Yonder Mountain String Band is coming to Knoxville’s Bijou Theatre at 9 tonight to liven things up. Given the band’s rave reputation for live shows as well as four live records, the concert will be the perfect remedy for middle-of-the-week boredom.
Yonder Mountain is comprised of four members, each with an innate sense of creativity on his respective instrument: Adam Aijala on guitar, Jeff Austin on mandolin, Dave Johnston on banjo and Ben Kaufmann on bass. They got together in Colorado in December of 1998, and they have been writing and touring together ever since.
In May 2006, Yonder Mountain released their self-titled album, making it the group’s fourth full-length record. The album marked an important time for the band; with this recording they rose to whole new levels of innovation. It was the first time they had spontaneously written most of the songs. The band members would get together in the studio and improvise for hours; therefore, the album gives listeners an idea of the energy and emotion the band will evoke during the concert.
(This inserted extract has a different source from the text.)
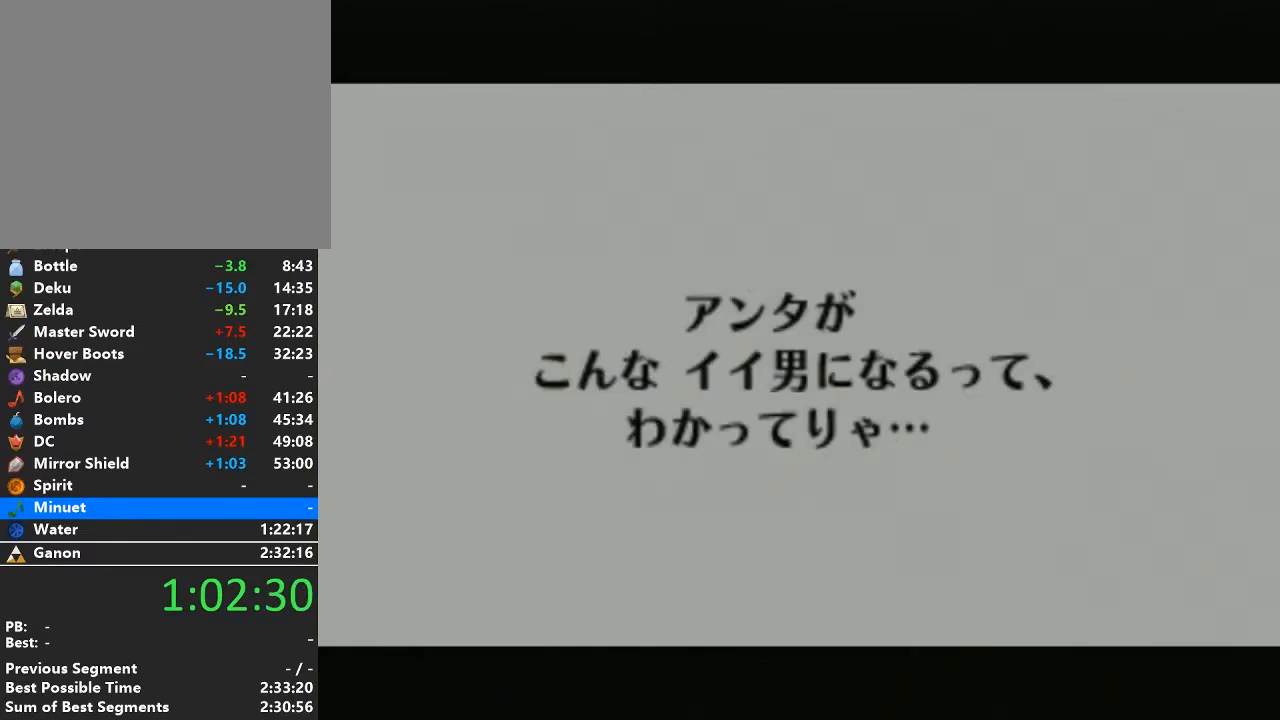
{"buttons": ["A", "B"], "left_stick": "center", "right_stick": "center", "events": [[133, "A", "up"], [133, "B", "up"], [217, "A", "down"], [217, "B", "down"], [350, "A", "up"], [350, "B", "up"], [450, "A", "down"], [450, "B", "down"]]}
“I’ve seen them live once before. They were so energetic and involved the crowd in a huge way. It was so solid,” Michael McCall freshman in communication studies said.
Their blend of traditional elements and fresh instrumentals satisfies listeners of all different musical cravings.
“The great thing about Yonder is that through the jams, through the more progressive, rocked-up songs, they are exposing a whole new generation to the great bluegrass tradition we have in this area and in this country,” Luke Brogden, publicity intern for AC Entertainment, said.
Terms such as “energy” and “crowd involvement” can be lent to many bands when it comes to live performances, but there are those rare characteristics that set Yonder Mountain String Band apart. For instance, during random jams, it is a common occurrence for mandolinist Jeff Austin to jump into scat.
Aside from that, Yonder Mountain encourages its fans to tape the band’s shows and share the recordings with other loyal listeners. Not only does this make a strong statement about the band’s connection with their fans, but it also attests to the fact that the hearts of the Yonder Mountain members lie deeply rooted in the love of the music instead of the business behind it.
With bluegrass as one of the root forms of music in East Tennessee, the Yonder Mountain String Band concert should attract a good number of people. Colorado-grass is similar to bluegrass, just a little higher and lonelier, but it translates well to Tennessee crowds.
“I’ll be there Wednesday night with bells on,” Brogden said.
Tickets for tonight’s show are $25 at the door.